(Beginning of EXERCISE DATA)

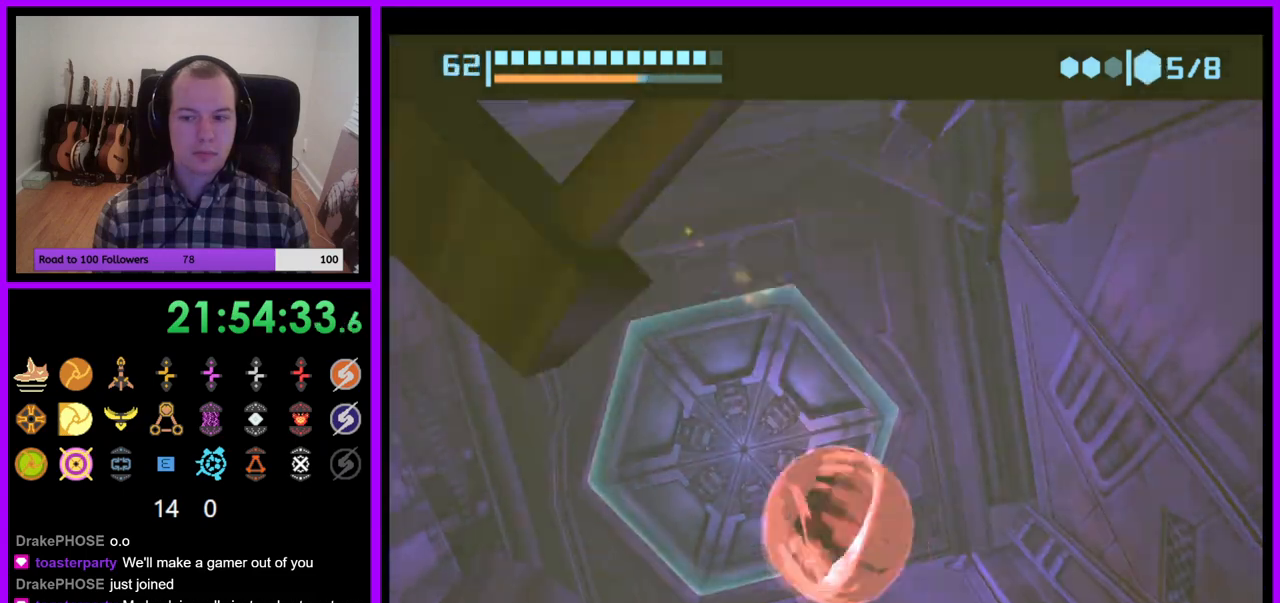
{"buttons": [], "left_stick": "up-right", "right_stick": "center", "events": [[283, "left_stick", "up-right"]]}
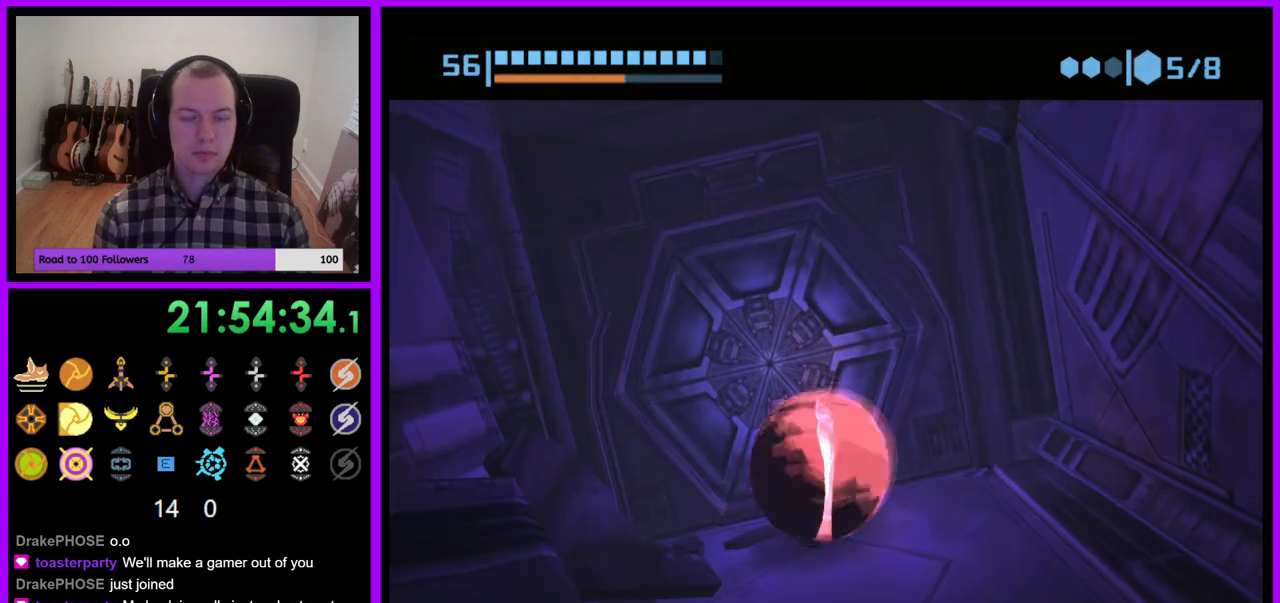
{"buttons": ["B"], "left_stick": "center", "right_stick": "center", "events": [[33, "left_stick", "center"], [500, "B", "down"]]}
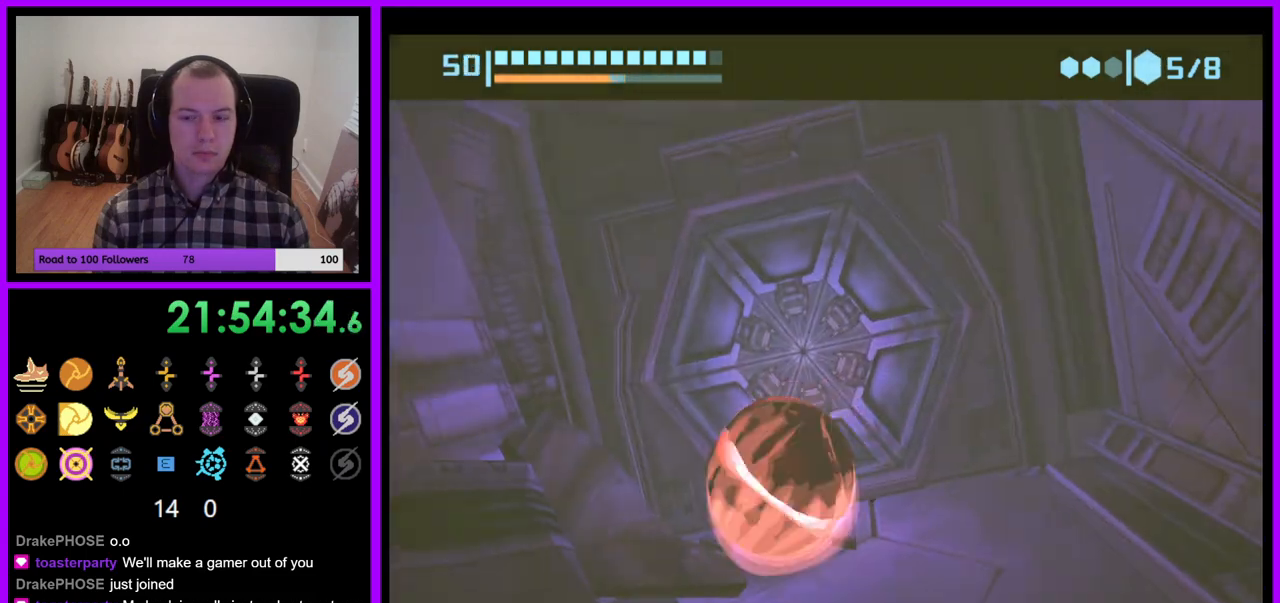
{"buttons": ["B"], "left_stick": "center", "right_stick": "center", "events": [[17, "left_stick", "right"], [183, "left_stick", "center"]]}
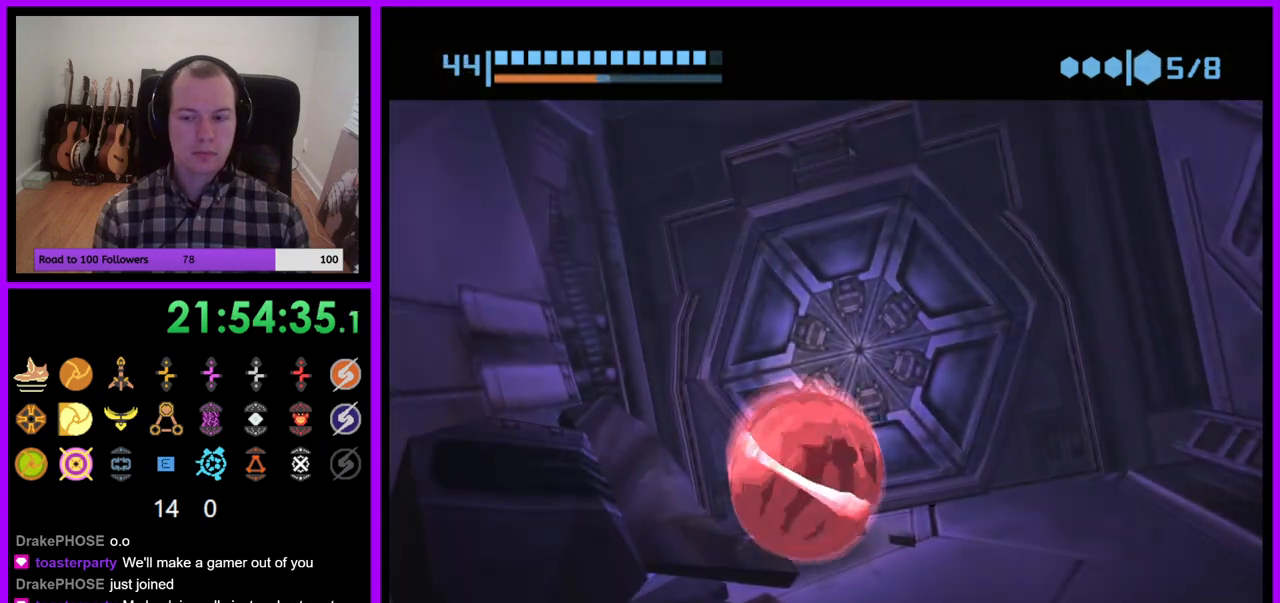
{"buttons": ["B"], "left_stick": "center", "right_stick": "center", "events": [[100, "left_stick", "right"], [233, "left_stick", "center"]]}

(End of EXERCISE DATA)

## WORK TASK
Reproduce every line of the material above, but drop the pictures.

## OUTPUT OF THE TASK
{"buttons": [], "left_stick": "up-right", "right_stick": "center", "events": [[283, "left_stick", "up-right"]]}
{"buttons": ["B"], "left_stick": "center", "right_stick": "center", "events": [[33, "left_stick", "center"], [500, "B", "down"]]}
{"buttons": ["B"], "left_stick": "center", "right_stick": "center", "events": [[17, "left_stick", "right"], [183, "left_stick", "center"]]}
{"buttons": ["B"], "left_stick": "center", "right_stick": "center", "events": [[100, "left_stick", "right"], [233, "left_stick", "center"]]}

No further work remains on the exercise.